Let's say you're a waffle enthusiast. You might be inclined to skip over the normal waffle irons that everyone else buys and get that super advanced top-of-the-line model, even though it costs a thousand dollars.
So why else - other that extreme waffle love - might you buy a thousand dollar waffle iron? Well, you might be a really rich person who thinks nothing of spending thousands on appliances, so if you're going to get a waffle iron, you might as well get the best. Or you might just be a competitive jerk who needs to beat your neighbours at everything.
I never realized any of this because my interests don't really fit this pattern. Better music doesn't cost any more than regular music. Better technology does cost more, but if you want something high-tech and expensive, you can always just wait a month. And then there's cars. You can certainly spend more to get a better car. But even an ordinary car stretches an average person's finances to the edge, so paying many-times more for a slightly better model is not an option. Thus, if you see someone driving an expensive car, you know they fit into the "rich" category. On the one hand that's unfortunate: there are lots of people out there driving great cars they don't appreciate, and lots of people who would love to drive a great car but never will. But on the other hand, at least those show-off jerks don't get a chance to show-off their cars.
I'm thinking about this after reading a bicycle review in Wired. "Wired does bike reviews?" you ask. Yes. It gives them a chance to indulge their urban hippy San Francisco spirit without directly offending the libertarian sensibilities of their readership. Unfortunately, bikes are quite unlike cars in that they are a prime example of the cost extremes. You can afford an extremely expensive bike if you're in the enthusiast or show-off categories. But unlike the waffle iron, the high end bike is a very public purchase. And while it won't bankrupt most people, it does reach into the are-you-insane territory.

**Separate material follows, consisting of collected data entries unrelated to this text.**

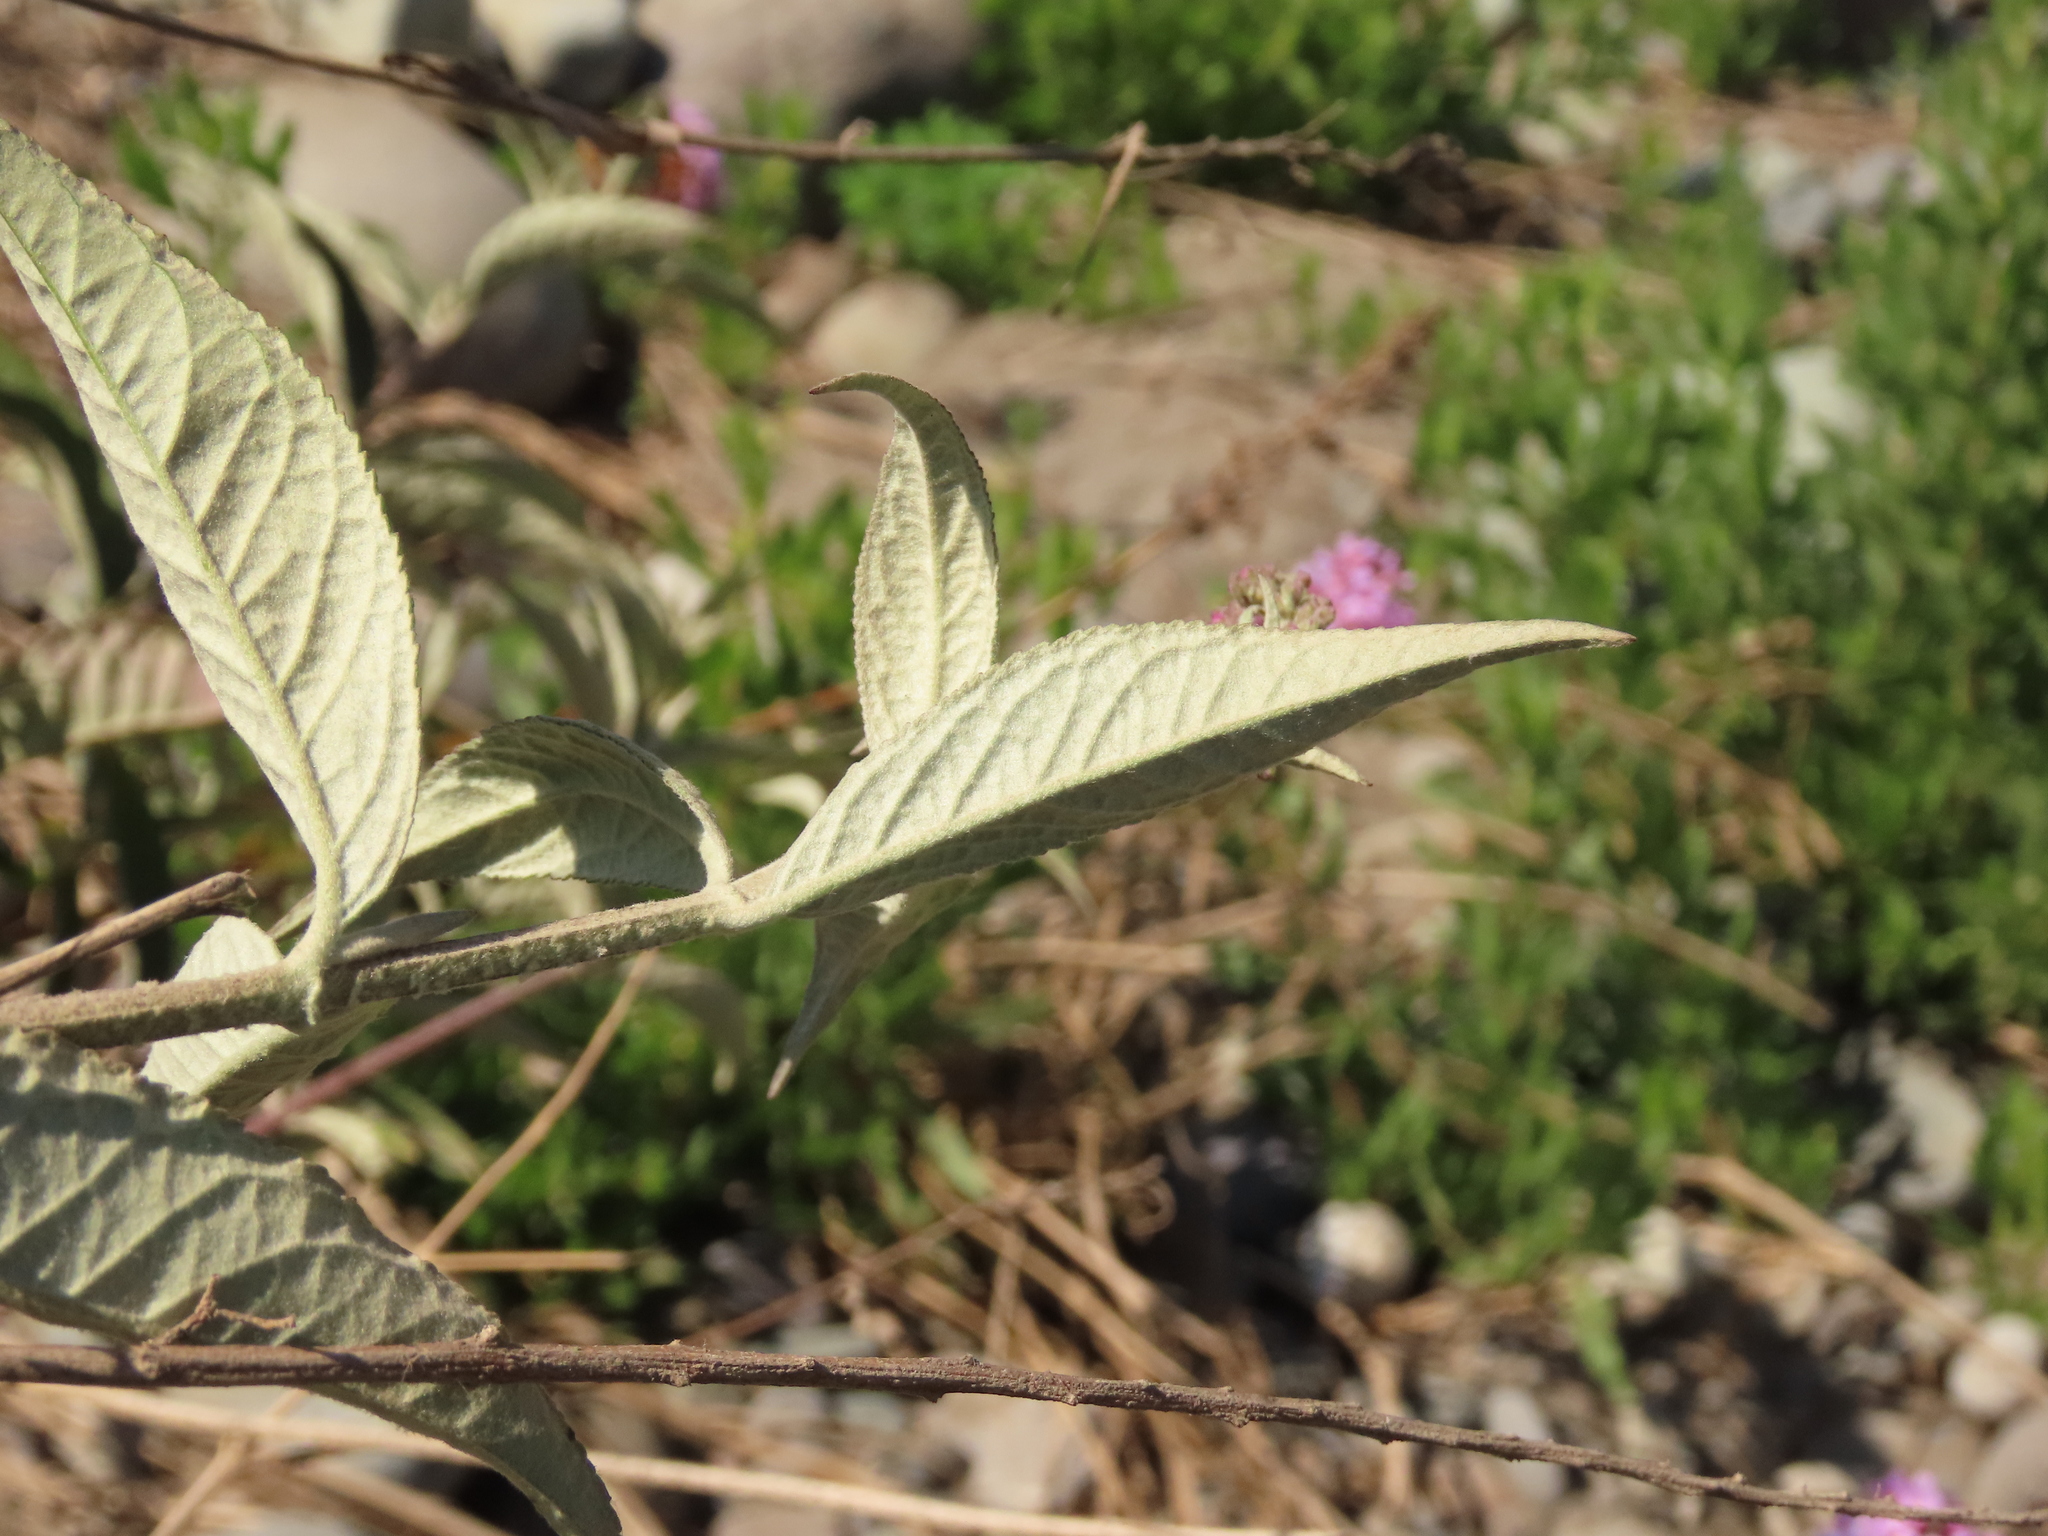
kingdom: Plantae
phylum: Tracheophyta
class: Magnoliopsida
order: Lamiales
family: Scrophulariaceae
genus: Buddleja
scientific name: Buddleja davidii
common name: Butterfly-bush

But the main problem is that a person can not only buy a good bike, they can get into the diminishing returns territory. This is a concept I do understand from cars. You can buy a nice luxury/sports car for double the price of a normal car. You can even up the price to the $100,000-200,000 range to get an even better car. But beyond that it starts to get silly. As I pointed out in an earlier article, you can spend into the millions on a car, but at that point you'll only be getting a slightly better car. Of course with cars, by the time your wealth has gotten to the point where you spend an extra million dollars to take another half-second off your zero-to-sixty time, you've probably left normality behind long ago. But a person of average wealth might just consider paying the extra five-thousand dollars to scrape an extra half-pound of weight off the frame. Somehow that's crazier than the million-dollar car, since: 1) you could buy useful stuff with that extra five grand, and 2) you could achieve the same result simply by skipping the fries in favour of a salad.